[READING PASSAGE]

-- Opening Marker --

Last April, the U.S. Justice Department was finally able to report that a suspect had been arrested in the Kelihos botnet case. Peter Yuryevich Levashov, a Russian citizen who allegedly ran the Kelihos botnet since at least 2010, was arrested in Spain while apparently on vacation with his family.
Russian-state media service, Russia Today reported that Levashov was suspected of being involved in the hacking attacks related to the 2016 U.S. election, which U.S. intelligence agencies concluded were masterminded by the Russian government in order to help Donald Trump win the election. Russia used non-state intermediaries to handle hacked information in order to provide some distance from state officials.
However, at the time a U.S. Justice Department official told reporters that past indictments against Levashov, and the April action against Kelihos, were unrelated to election hacking. The official said that botnet was a source of criminal activity targeting computers worldwide for over six years at least. It was involved not only in DDoS attacks, but also injecting various forms of malware into computer systems, password thefts and pump-and-dump schemes.
The U.S. was able to obtain court orders in order to neutralize the Kelihos botnet by putting into place substitute servers and blocking commands sent from its C&C center.
At its height, the Kelihos botnet had infected approximately 60,000 computers and other devices worldwide. In addition to driving spam and running malware-rigged email phishing campaigns, Levashov has been linked to click-fraud and DDoS attacks. He was previously indicted in 2009 for operating the Storm botnet. Prosecutors have been pursuing him for over a decade. According to The SpamHaus Project, Levashov is one of the ten worst spammers in the world.

-- Closing Marker --

[PROBLEMS TO SOLVE]
#1 According to the article on the Kelihos botnet, about how many computers and other devices had the botnet infected at its height?
#2 Resume the article on the Kelihos botnet case, picking up after its final sentence.

[EXTRACTED RECORDS]
-- Opening Marker --

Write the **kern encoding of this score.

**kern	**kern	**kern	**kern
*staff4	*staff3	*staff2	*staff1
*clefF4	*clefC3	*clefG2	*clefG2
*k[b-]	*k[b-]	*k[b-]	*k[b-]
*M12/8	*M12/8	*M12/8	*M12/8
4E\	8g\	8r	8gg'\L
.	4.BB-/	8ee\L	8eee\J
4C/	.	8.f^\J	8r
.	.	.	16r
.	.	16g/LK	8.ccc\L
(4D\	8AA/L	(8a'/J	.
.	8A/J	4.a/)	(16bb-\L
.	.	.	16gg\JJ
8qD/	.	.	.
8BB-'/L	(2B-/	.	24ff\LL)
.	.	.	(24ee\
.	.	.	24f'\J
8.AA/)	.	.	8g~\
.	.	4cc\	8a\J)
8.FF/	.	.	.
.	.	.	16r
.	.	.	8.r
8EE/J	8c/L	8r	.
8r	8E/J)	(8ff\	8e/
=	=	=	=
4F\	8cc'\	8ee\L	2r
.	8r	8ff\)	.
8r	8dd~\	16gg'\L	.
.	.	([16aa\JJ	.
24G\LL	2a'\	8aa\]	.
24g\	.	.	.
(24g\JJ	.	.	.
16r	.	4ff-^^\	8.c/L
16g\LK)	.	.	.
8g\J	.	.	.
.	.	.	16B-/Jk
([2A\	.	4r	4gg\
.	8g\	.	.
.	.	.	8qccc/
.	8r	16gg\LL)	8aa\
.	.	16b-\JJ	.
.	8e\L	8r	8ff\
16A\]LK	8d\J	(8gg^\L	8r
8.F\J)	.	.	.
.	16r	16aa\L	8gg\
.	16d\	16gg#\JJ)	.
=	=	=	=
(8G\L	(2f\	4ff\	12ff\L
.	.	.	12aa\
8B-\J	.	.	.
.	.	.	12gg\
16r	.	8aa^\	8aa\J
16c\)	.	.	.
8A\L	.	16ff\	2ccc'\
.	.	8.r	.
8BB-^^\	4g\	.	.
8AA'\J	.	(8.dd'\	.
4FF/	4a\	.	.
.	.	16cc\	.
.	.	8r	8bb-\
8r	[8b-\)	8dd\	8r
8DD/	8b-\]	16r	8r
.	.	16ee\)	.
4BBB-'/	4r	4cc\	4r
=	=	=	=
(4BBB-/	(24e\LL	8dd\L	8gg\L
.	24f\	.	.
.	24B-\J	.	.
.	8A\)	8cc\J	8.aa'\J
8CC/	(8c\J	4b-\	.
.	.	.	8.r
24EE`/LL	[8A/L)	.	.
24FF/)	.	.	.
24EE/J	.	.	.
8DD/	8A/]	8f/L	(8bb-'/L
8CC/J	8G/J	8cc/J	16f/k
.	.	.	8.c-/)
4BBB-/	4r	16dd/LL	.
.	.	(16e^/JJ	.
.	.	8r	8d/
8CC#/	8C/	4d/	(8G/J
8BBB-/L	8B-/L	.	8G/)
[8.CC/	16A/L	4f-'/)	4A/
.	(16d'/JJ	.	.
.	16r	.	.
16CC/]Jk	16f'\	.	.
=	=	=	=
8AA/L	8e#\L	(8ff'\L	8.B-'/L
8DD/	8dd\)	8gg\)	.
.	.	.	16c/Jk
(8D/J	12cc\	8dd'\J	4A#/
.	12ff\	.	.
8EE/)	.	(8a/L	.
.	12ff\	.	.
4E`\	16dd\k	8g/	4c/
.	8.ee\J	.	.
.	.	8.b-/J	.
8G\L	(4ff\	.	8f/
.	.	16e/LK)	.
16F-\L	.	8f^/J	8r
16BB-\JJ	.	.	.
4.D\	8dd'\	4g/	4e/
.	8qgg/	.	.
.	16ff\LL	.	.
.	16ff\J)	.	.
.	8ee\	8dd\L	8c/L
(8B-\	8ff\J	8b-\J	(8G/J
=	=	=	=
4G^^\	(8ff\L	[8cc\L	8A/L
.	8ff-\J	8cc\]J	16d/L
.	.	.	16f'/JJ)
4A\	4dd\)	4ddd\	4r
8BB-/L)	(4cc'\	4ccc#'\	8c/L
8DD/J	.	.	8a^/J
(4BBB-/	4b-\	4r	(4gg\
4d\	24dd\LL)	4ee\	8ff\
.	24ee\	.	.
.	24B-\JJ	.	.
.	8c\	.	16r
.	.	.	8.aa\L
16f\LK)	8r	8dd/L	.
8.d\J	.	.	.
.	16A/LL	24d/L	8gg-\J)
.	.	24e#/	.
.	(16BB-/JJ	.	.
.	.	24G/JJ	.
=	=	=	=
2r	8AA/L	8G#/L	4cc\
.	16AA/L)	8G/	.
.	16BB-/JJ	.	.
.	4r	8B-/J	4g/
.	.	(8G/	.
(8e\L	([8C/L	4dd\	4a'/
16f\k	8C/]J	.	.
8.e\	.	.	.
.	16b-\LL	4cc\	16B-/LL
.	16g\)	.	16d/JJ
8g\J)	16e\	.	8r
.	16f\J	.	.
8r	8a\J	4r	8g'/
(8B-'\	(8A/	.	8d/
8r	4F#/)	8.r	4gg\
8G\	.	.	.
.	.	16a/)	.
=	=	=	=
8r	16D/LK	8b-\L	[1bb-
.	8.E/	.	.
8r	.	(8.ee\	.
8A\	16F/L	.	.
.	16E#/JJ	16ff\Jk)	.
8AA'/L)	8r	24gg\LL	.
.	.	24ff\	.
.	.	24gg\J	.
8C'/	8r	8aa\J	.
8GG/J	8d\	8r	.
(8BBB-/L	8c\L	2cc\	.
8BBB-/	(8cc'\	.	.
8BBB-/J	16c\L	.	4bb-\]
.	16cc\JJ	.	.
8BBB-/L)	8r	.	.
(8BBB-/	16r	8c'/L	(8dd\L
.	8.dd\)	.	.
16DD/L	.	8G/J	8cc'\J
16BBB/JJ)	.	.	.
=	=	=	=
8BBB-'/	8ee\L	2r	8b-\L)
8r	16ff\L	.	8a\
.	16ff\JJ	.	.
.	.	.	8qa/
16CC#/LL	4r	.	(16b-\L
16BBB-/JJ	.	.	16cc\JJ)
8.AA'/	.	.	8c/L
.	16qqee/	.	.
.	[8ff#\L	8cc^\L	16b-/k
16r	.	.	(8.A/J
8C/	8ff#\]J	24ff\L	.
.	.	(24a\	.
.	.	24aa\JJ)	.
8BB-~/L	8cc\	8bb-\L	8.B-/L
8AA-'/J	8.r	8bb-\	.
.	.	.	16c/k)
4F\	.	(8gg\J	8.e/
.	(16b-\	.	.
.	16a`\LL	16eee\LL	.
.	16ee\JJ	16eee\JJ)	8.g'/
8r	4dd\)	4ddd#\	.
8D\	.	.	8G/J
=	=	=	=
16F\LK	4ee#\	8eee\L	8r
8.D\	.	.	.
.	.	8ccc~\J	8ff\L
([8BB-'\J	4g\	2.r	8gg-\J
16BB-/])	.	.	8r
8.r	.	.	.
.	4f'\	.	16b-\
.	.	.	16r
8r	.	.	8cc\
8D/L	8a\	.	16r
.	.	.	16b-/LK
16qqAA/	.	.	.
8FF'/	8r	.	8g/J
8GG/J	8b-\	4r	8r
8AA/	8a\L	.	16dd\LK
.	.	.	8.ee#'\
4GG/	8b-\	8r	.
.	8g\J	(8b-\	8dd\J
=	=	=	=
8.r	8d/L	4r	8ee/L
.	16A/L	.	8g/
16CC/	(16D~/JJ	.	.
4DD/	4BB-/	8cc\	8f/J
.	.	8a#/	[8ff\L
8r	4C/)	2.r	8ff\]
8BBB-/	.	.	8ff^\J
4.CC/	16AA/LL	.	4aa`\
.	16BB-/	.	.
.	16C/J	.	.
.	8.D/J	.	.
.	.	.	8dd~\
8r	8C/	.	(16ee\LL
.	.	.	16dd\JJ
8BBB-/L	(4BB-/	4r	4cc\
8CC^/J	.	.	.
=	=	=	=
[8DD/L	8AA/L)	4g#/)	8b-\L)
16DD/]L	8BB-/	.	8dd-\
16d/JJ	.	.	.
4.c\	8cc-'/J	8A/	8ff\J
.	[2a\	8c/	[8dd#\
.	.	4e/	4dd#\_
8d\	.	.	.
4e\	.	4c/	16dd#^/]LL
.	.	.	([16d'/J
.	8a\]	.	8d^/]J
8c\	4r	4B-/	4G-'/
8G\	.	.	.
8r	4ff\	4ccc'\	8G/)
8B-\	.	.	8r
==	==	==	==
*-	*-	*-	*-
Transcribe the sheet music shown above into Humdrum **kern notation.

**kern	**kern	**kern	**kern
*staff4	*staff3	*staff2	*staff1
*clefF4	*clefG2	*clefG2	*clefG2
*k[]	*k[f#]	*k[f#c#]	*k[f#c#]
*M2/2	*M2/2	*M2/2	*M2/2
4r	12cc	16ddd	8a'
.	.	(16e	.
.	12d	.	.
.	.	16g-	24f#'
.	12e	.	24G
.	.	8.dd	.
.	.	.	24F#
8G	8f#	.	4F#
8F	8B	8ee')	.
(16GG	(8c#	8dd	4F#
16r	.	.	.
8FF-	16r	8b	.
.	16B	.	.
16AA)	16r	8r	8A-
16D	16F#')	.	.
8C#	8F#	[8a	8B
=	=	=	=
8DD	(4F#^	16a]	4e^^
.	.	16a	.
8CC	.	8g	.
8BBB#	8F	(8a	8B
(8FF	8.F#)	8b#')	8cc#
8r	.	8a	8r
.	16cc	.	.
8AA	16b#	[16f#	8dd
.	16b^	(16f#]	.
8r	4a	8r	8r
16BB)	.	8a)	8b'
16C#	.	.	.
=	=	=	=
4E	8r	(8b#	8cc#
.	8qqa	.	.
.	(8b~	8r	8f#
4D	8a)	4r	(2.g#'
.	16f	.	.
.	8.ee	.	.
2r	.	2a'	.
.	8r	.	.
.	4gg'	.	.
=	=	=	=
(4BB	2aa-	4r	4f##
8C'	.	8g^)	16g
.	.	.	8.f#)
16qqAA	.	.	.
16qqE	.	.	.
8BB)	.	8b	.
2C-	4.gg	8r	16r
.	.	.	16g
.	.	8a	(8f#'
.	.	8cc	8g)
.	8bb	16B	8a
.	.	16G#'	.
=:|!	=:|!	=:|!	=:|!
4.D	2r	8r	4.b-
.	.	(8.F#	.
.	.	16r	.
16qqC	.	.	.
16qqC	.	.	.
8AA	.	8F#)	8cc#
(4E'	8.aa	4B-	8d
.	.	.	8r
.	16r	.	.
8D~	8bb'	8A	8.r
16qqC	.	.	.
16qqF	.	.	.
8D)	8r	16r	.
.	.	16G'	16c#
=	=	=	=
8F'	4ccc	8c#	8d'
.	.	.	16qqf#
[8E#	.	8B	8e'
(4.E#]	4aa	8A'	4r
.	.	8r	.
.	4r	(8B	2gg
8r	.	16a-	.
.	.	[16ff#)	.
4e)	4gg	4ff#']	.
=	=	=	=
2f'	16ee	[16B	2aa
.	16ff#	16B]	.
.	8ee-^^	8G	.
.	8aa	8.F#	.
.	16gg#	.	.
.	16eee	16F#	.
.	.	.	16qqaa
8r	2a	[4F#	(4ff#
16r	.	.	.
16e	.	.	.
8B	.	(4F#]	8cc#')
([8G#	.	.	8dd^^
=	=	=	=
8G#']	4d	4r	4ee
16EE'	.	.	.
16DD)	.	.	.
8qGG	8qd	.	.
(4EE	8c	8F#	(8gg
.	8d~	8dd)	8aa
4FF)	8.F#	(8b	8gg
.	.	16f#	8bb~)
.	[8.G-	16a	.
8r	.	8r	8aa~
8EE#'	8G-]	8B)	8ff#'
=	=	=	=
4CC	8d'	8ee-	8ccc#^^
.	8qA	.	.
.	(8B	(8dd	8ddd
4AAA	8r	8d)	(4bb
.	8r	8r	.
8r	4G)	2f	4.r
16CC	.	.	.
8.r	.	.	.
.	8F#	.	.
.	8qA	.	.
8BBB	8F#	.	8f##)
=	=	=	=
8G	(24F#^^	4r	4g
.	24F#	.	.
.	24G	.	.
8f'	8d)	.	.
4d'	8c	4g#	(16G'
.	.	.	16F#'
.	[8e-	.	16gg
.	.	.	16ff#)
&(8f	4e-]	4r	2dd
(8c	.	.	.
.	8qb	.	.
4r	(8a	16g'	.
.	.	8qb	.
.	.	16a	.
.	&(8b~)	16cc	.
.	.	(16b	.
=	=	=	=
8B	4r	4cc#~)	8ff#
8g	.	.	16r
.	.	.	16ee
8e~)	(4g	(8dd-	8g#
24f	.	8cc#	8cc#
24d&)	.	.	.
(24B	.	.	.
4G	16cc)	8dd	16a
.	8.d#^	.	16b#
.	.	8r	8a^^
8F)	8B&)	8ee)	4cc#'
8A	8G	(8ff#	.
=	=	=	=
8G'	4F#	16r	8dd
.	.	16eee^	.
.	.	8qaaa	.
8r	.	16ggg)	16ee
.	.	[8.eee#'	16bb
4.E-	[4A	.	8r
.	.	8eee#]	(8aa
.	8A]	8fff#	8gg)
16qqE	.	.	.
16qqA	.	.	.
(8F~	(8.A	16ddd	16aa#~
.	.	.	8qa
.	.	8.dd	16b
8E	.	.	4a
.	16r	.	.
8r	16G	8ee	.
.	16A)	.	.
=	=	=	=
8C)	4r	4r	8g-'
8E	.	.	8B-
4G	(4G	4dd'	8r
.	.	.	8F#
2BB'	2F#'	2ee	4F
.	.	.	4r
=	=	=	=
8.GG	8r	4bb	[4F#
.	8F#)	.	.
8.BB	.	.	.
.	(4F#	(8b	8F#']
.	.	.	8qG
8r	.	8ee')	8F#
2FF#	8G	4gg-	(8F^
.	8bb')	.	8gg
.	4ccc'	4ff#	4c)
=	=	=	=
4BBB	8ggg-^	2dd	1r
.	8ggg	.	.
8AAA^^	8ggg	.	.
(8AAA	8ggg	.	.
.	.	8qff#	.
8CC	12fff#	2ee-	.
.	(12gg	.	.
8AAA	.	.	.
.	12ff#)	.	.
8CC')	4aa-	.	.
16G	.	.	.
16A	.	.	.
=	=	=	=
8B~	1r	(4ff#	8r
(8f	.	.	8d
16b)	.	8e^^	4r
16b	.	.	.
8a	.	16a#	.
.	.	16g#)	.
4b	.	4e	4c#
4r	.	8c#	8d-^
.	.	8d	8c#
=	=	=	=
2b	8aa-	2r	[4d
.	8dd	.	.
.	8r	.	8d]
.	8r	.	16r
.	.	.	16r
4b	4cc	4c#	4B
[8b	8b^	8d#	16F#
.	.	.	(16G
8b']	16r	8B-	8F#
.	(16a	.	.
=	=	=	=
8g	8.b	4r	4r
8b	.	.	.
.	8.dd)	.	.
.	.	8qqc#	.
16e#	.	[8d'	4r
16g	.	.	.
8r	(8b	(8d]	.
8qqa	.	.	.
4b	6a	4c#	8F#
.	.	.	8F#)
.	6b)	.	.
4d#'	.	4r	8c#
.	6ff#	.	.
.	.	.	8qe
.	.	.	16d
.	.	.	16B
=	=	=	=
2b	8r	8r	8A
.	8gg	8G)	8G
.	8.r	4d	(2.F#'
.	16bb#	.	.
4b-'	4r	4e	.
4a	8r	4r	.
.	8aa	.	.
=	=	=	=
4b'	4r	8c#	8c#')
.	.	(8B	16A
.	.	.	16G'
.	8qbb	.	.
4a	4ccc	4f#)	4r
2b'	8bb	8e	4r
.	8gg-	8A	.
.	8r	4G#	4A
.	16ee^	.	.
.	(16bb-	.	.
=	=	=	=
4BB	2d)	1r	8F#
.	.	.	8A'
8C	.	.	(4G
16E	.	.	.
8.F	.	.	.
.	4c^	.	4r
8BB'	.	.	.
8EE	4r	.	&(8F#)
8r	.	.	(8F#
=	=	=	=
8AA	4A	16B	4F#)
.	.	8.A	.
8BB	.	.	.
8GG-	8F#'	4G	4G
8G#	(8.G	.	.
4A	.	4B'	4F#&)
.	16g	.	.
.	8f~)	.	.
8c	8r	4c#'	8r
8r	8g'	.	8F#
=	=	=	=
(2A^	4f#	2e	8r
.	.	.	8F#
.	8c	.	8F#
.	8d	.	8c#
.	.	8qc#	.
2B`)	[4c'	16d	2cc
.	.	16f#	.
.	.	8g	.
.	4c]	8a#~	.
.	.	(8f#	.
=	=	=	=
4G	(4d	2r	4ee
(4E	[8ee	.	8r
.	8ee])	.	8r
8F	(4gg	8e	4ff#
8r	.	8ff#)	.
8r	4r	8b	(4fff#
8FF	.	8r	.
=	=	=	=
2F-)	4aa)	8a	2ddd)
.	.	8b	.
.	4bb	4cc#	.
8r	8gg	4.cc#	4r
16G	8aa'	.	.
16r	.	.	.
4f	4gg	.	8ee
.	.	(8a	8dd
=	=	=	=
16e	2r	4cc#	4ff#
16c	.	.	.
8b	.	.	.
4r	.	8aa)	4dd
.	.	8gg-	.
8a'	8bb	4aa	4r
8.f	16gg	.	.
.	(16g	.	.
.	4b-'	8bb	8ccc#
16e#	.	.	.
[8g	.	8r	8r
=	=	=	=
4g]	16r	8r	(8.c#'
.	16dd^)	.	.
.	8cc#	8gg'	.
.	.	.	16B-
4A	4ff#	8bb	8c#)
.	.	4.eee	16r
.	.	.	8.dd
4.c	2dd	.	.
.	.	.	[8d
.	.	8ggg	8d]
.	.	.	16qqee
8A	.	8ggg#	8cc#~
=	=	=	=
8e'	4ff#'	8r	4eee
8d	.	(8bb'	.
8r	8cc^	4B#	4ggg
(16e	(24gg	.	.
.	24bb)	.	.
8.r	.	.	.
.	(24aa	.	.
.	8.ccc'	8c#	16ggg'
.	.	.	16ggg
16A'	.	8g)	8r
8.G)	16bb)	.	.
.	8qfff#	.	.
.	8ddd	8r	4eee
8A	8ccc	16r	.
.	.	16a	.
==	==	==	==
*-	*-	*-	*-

-- Closing Marker --

[TASK RESULTS]
#1 Approximately 60,000 computers and other devices worldwide.

#2
Last week, Levashov was extradited from Spain to the U.S. He stands accused of wire fraud, identity theft and conspiracy. He now awaits federal charges in Connecticut. Russia had filed a competing extradition request; but the Spanish National Court approved the U.S.’s extradition request in October 2017, rebuffing Russia. At that hearing, he claimed Levashov claimed to be a military officer working for Russia’s opposition parties, including United Russia. Its press office said that the claim was “nonsense” and he was unknown to the political party.
The extradition “demonstrates the department’s steadfast commitment to working with our international law enforcement partners to identify cybercriminals and hold them accountable for their conduct,” Acting Assistant Attorney General John Cronan said in a statement.